Sophisticated, intimate and more than a little homey isn’t typically how tech-industry offices are described, but that’s exactly what JHL Design, of Portland, Oregon, achieved when it converted the penthouse of a 1927 building into a functioning workspace.
Having served myriad uses in its lifetime, the 371-square-metre space is defined by its pitched concrete walls (it’s situated under a mansard roofline) and exposed columns. When those walls – which had been painted multiple times and covered by drywall over the years – were stripped down to their rawest state, the residual staining and pockmarking offered a dramatic finish that Holly Freres, JHL’s principal, opted to work with rather than eliminate.
Having lived in Japan for many years, the client had an affinity for that country’s architecture, which JHL nodded to by framing a central communal area with a cedar and glass wall system. “The wood form follows cues from shōji screens, but modernized,” says JHL creative director Liz Morgan. The offices and meeting rooms surround this space on the other side of the walls.
To outfit the communal area, the team layered in furnishings and materials with an overtly domestic vibe, reflecting the growing trend toward “resimercial” workspaces.

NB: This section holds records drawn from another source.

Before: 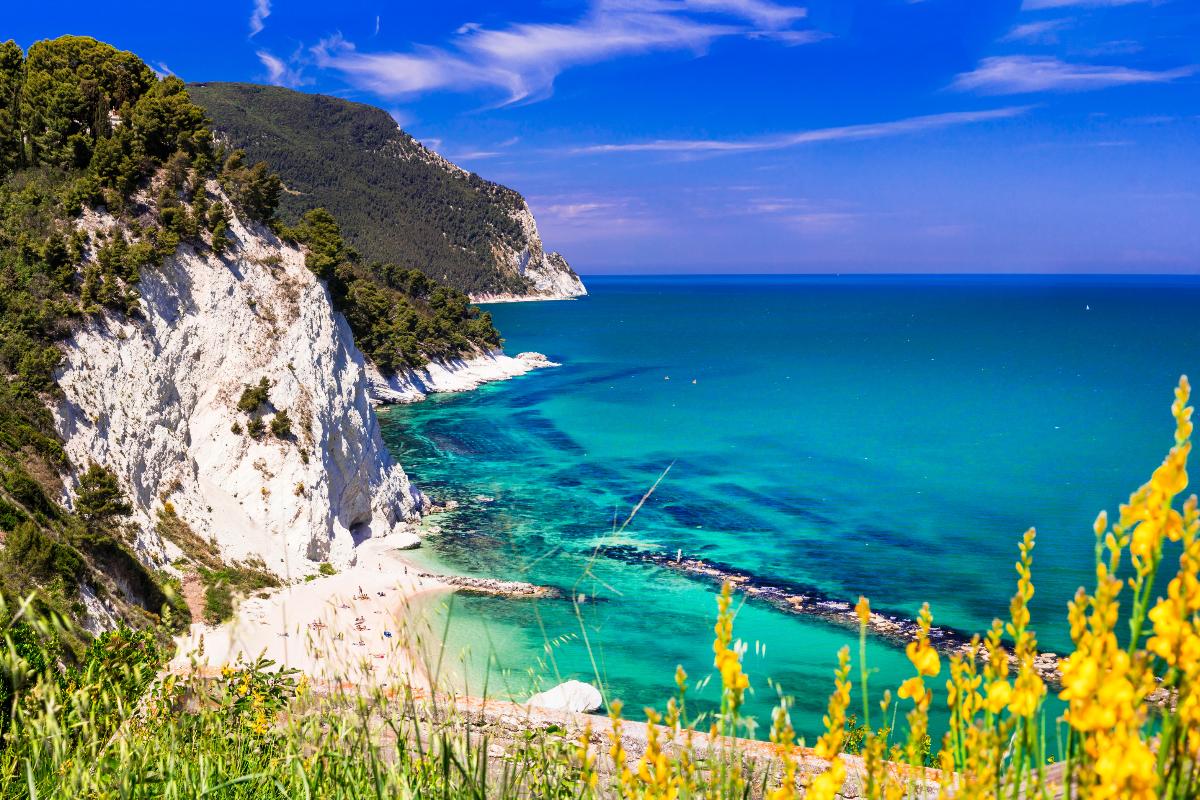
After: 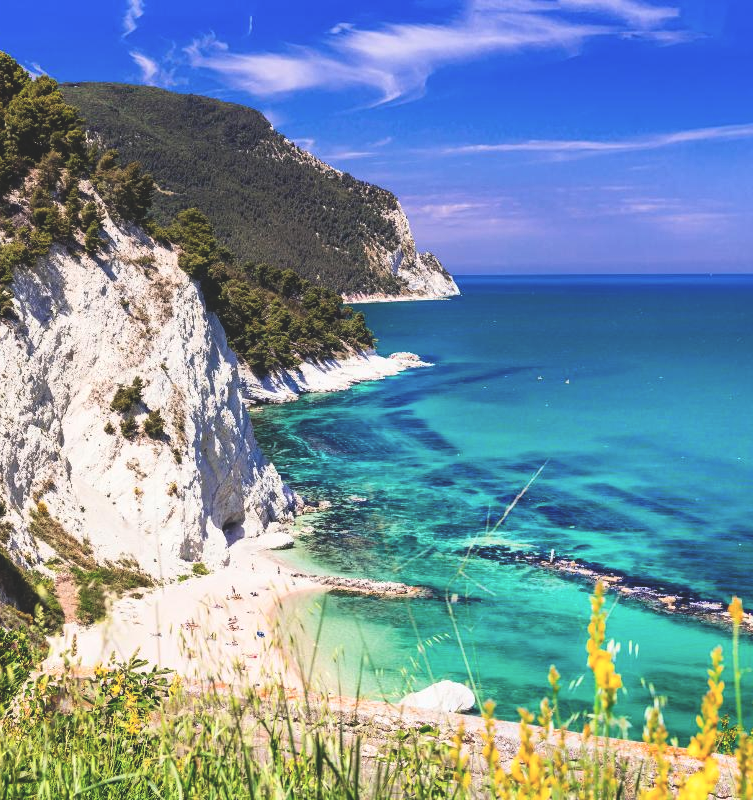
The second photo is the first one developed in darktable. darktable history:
exposure: black level correction -0.025, exposure -0.117 EV, compensate highlight preservation false
contrast brightness saturation: contrast 0.15, brightness 0.05
crop: left 10.644%, right 26.528%
local contrast: highlights 100%, shadows 100%, detail 120%, midtone range 0.2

The existing columns naturally divided the room into three zones, which the designers reinterpreted as a library sandwiched between two lounges. All of them were kitted out with soft, sculptural lighting; furniture was upholstered in leather and wool. The feeling, overall, is more cozy corner than corner office.
For a local tech office, a design by Portland’s JHL eschews a corporate look for something more “resimercial.”